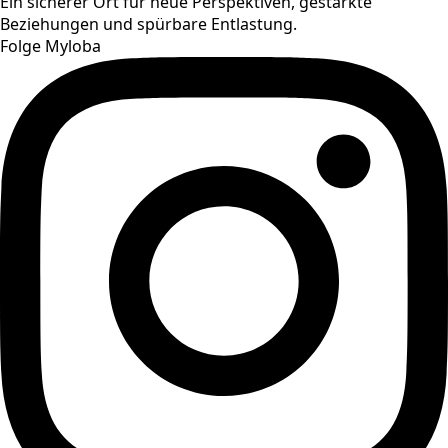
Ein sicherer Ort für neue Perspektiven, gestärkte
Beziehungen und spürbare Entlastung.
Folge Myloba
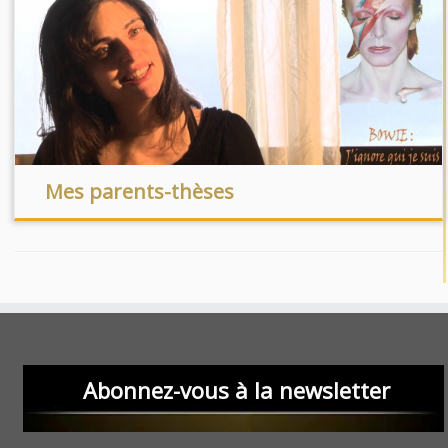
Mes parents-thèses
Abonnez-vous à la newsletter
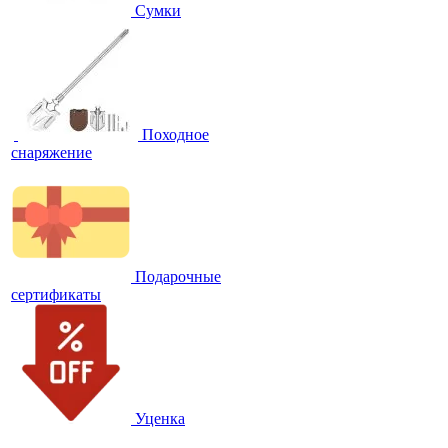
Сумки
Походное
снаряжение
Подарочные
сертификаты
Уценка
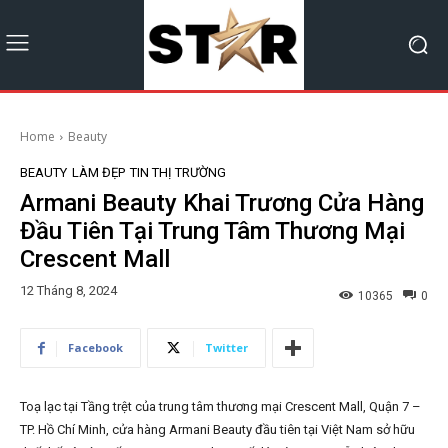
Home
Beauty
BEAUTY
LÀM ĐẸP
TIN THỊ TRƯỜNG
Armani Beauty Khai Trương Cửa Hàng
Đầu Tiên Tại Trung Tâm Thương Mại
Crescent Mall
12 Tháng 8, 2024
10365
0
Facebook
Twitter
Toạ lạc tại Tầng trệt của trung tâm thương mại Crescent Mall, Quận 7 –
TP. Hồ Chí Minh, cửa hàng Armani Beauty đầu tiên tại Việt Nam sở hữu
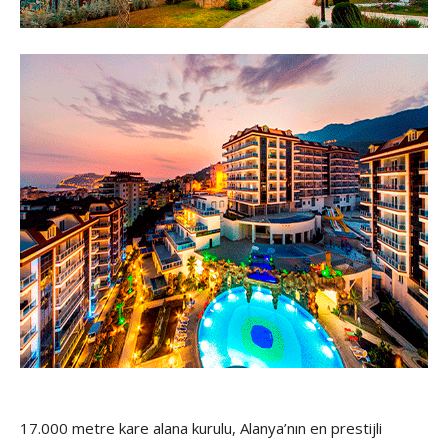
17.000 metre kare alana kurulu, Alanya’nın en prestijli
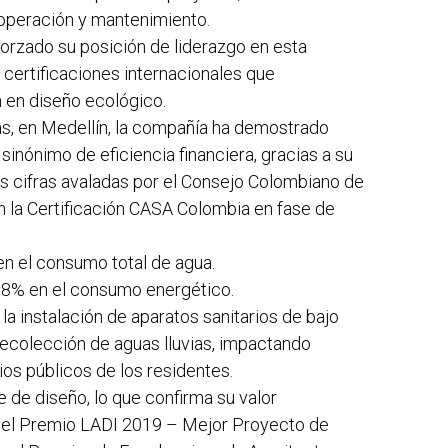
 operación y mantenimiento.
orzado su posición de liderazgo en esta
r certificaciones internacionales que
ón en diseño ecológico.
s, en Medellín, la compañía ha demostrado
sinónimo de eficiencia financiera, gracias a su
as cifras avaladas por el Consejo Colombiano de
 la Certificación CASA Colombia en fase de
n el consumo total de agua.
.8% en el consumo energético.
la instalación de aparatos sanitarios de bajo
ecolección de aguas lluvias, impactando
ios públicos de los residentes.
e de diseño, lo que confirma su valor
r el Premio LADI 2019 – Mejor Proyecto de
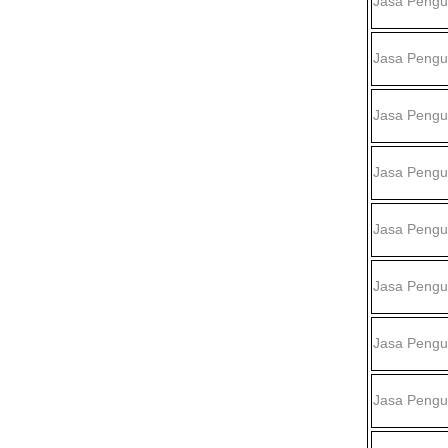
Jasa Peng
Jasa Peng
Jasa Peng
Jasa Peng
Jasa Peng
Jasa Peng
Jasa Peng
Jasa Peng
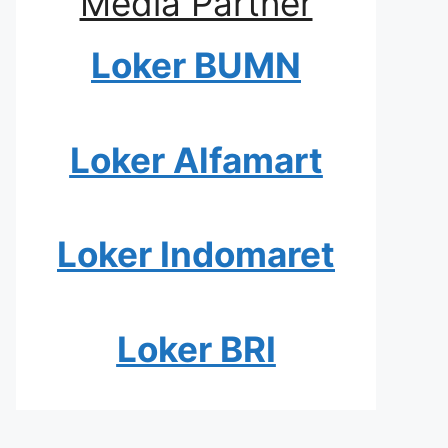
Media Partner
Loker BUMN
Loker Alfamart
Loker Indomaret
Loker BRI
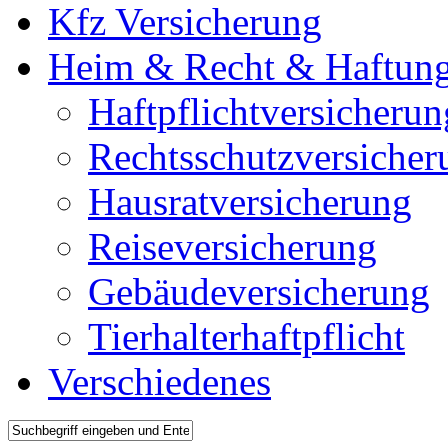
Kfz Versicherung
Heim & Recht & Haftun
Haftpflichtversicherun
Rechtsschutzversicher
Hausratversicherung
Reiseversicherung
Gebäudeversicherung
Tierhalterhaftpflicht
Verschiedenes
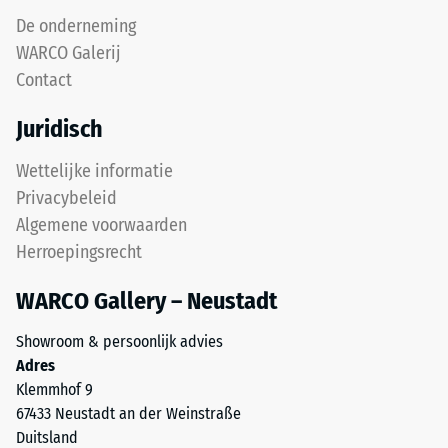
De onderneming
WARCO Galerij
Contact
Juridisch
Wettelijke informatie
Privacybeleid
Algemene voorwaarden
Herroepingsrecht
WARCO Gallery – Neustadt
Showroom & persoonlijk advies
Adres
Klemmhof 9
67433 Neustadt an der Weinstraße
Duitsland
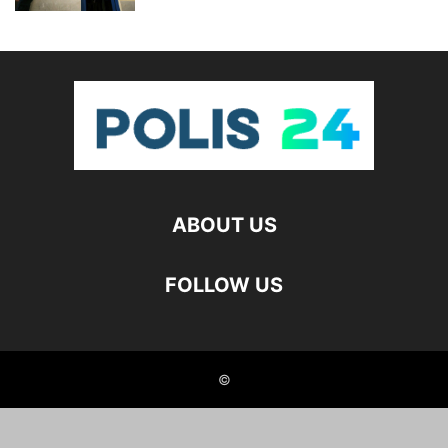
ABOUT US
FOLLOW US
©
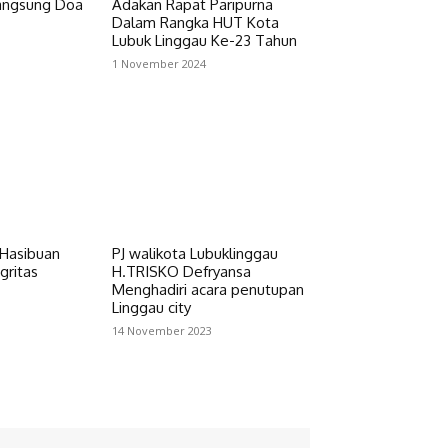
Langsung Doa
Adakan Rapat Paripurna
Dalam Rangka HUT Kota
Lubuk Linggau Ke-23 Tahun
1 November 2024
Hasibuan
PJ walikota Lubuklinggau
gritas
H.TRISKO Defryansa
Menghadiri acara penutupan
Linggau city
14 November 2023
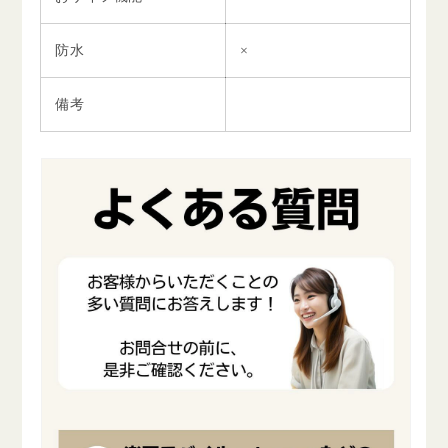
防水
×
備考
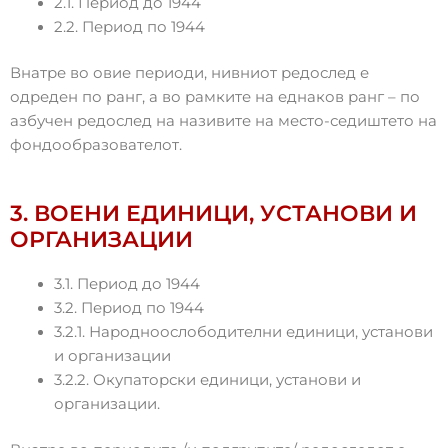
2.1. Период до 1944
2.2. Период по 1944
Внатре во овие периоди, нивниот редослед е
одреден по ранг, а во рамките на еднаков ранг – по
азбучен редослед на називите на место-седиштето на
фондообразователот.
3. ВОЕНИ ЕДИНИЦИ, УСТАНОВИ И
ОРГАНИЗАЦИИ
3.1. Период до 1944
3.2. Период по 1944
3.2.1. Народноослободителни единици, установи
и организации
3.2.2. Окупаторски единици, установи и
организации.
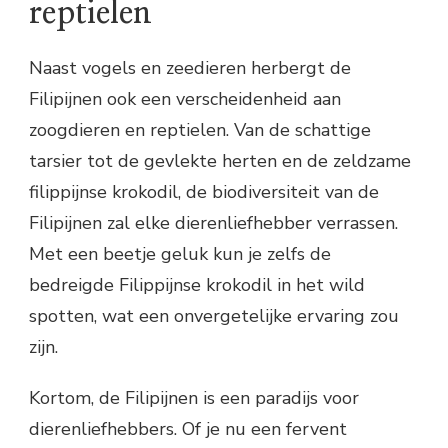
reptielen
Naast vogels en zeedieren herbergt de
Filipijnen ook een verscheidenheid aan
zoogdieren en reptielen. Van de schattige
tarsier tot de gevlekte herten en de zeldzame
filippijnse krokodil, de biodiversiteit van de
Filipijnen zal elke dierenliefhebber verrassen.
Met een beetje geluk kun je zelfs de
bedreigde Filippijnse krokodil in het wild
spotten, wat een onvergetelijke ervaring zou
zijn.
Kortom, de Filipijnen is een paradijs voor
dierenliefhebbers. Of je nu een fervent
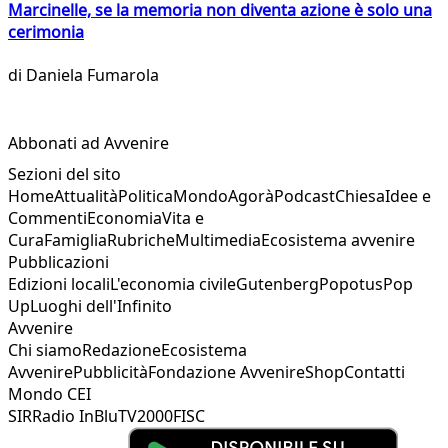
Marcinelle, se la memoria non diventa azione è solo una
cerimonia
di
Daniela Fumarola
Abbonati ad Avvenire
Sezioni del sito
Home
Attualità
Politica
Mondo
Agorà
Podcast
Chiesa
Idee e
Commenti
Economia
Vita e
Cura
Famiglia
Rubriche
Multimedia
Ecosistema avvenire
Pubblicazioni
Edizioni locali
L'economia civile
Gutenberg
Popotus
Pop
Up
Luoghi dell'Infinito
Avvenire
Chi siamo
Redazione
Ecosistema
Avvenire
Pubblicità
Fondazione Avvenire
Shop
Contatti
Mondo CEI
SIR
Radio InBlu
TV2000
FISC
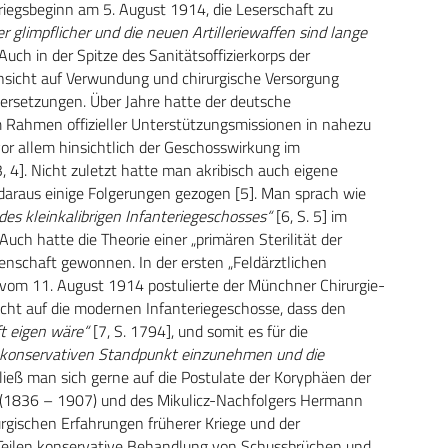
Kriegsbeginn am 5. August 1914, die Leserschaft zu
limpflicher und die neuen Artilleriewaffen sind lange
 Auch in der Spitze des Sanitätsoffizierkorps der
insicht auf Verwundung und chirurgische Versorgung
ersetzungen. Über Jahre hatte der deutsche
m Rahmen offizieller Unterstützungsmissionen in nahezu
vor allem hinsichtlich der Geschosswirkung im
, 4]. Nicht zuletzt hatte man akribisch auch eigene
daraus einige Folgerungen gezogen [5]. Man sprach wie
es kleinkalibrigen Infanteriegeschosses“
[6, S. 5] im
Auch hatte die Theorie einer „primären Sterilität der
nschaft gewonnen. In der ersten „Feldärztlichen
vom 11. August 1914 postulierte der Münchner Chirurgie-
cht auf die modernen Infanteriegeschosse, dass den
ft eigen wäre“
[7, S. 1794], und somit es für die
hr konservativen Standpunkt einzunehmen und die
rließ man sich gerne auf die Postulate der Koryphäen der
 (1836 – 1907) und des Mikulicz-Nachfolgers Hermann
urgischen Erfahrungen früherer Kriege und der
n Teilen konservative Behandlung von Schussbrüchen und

▶ _Exercise details_
Pick out each line in the entries above that contains the word "Filipijnen", and copy those lines.

▶ _Expected answer_
Filipijnen ook een verscheidenheid aan
Filipijnen zal elke dierenliefhebber verrassen.
Kortom, de Filipijnen is een paradijs voor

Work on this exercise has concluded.